Next year’s Gwangju Biennale will show how art embraces contradictions ‘like water’
By Park YunaPublished : April 29, 2022 - 15:58
The 14th Gwangju Biennale, taking place from April 7 to July 9 in Gwangju, will be held under the theme of “Soft and weak like water” as a metaphor for art that permeates deep into individuals, letting us embrace and understand the complexities of the world.
The country’s largest biennale will be curated by Lee Sook-kyung, senior curator of International Art at Tate Modern, who will examine the so-called “Gwangju Spirit” -- an expression that connotes the city’s identity rooted from the city’s history of democracy and resistance -- through transnational lens that the curator has explored throughout her 28-year career in the international art scene.
The title of the upcoming biennale, “Soft and weak like water,” is an excerpt from the book “Dao De Jing,” written by Chinese philosopher Laozi from the 6th century BC. The excerpt speaks of water’s capacity to embrace contradictions and paradoxes. In chapter 78, the book notes: “There is nothing softer and weaker than water, and yet there is nothing better for attacking hard and strong things.”
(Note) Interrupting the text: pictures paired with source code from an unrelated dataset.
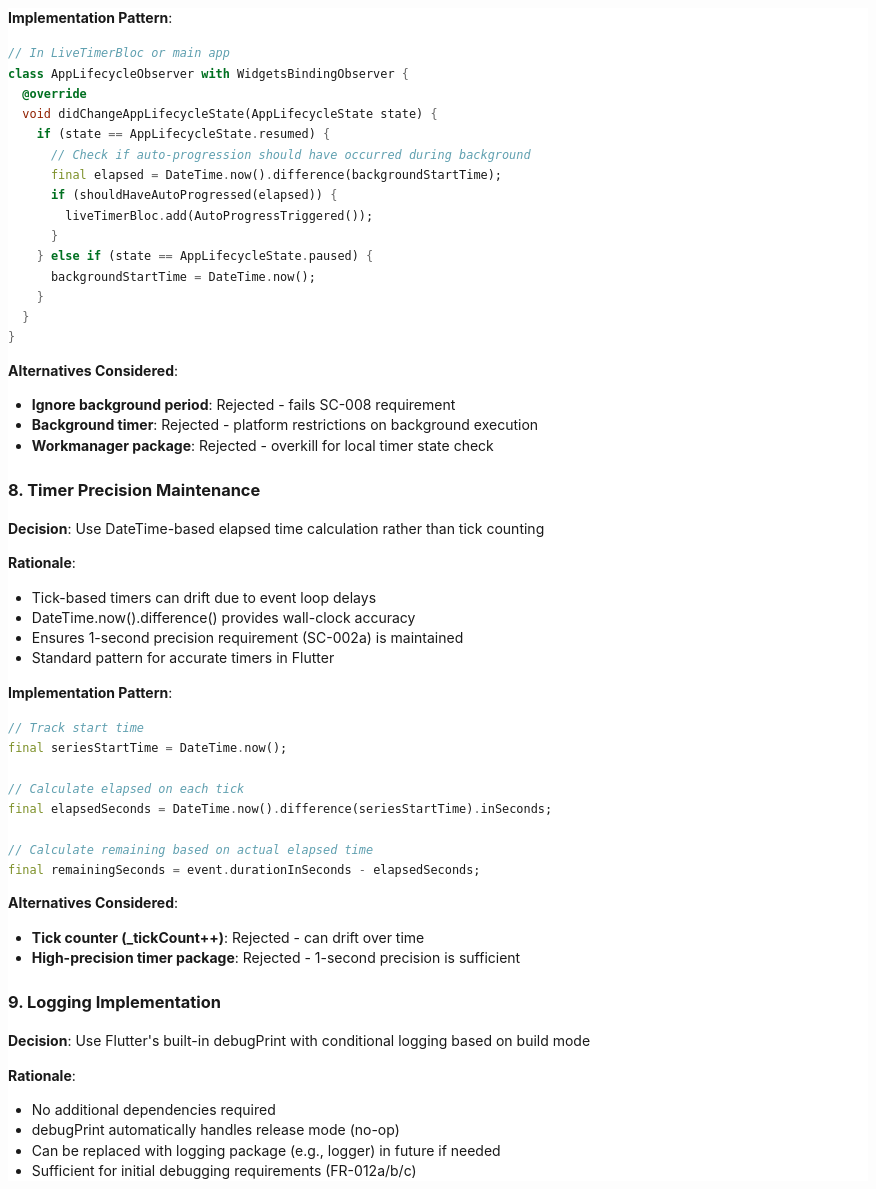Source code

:**Implementation Pattern**:
```dart
// In LiveTimerBloc or main app
class AppLifecycleObserver with WidgetsBindingObserver {
  @override
  void didChangeAppLifecycleState(AppLifecycleState state) {
    if (state == AppLifecycleState.resumed) {
      // Check if auto-progression should have occurred during background
      final elapsed = DateTime.now().difference(backgroundStartTime);
      if (shouldHaveAutoProgressed(elapsed)) {
        liveTimerBloc.add(AutoProgressTriggered());
      }
    } else if (state == AppLifecycleState.paused) {
      backgroundStartTime = DateTime.now();
    }
  }
}
```

**Alternatives Considered**:
- **Ignore background period**: Rejected - fails SC-008 requirement
- **Background timer**: Rejected - platform restrictions on background execution
- **Workmanager package**: Rejected - overkill for local timer state check

### 8. Timer Precision Maintenance

**Decision**: Use DateTime-based elapsed time calculation rather than tick counting

**Rationale**:
- Tick-based timers can drift due to event loop delays
- DateTime.now().difference() provides wall-clock accuracy
- Ensures 1-second precision requirement (SC-002a) is maintained
- Standard pattern for accurate timers in Flutter

**Implementation Pattern**:
```dart
// Track start time
final seriesStartTime = DateTime.now();

// Calculate elapsed on each tick
final elapsedSeconds = DateTime.now().difference(seriesStartTime).inSeconds;

// Calculate remaining based on actual elapsed time
final remainingSeconds = event.durationInSeconds - elapsedSeconds;
```

**Alternatives Considered**:
- **Tick counter (_tickCount++)**: Rejected - can drift over time
- **High-precision timer package**: Rejected - 1-second precision is sufficient

### 9. Logging Implementation

**Decision**: Use Flutter's built-in debugPrint with conditional logging based on build mode

**Rationale**:
- No additional dependencies required
- debugPrint automatically handles release mode (no-op)
- Can be replaced with logging package (e.g., logger) in future if needed
- Sufficient for initial debugging requirements (FR-012a/b/c)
“The 14th Gwangju Biennale proposes to imagine our shared planet as a site of resistance, coexistence, solidarity and care by thinking through the transformative and restorative potential of water as a metaphor, a force, and a method,” Lee wrote in curatorial statement released on April 21.
“‘Soft and weak like water’ thus explores the subtle undercurrents and intangible forces of art that relate to all aspects of human experience -- from the emotional and psychological to the social and political -- with the hope of restoring the fluid wholeness of here and everywhere, now and everywhen, one and everything,” she added.
The 94-day biennale will be the longest run of the biennale, which was inaugurated in 1995. The most recent biennale was held in April 2021 with the theme of “Minds Rising, Spirits Tuning” after being twice delayed from the original September 2020 date due to the pandemic.
Lee has been active in the global art scene, specializing in “transnational curating.” Her previous posts include commissioner and curator of the Korean Pavilion at the 56th Venice Biennale and curator of Nam June-paik’s touring retrospective that started at Tate Modern in 2019.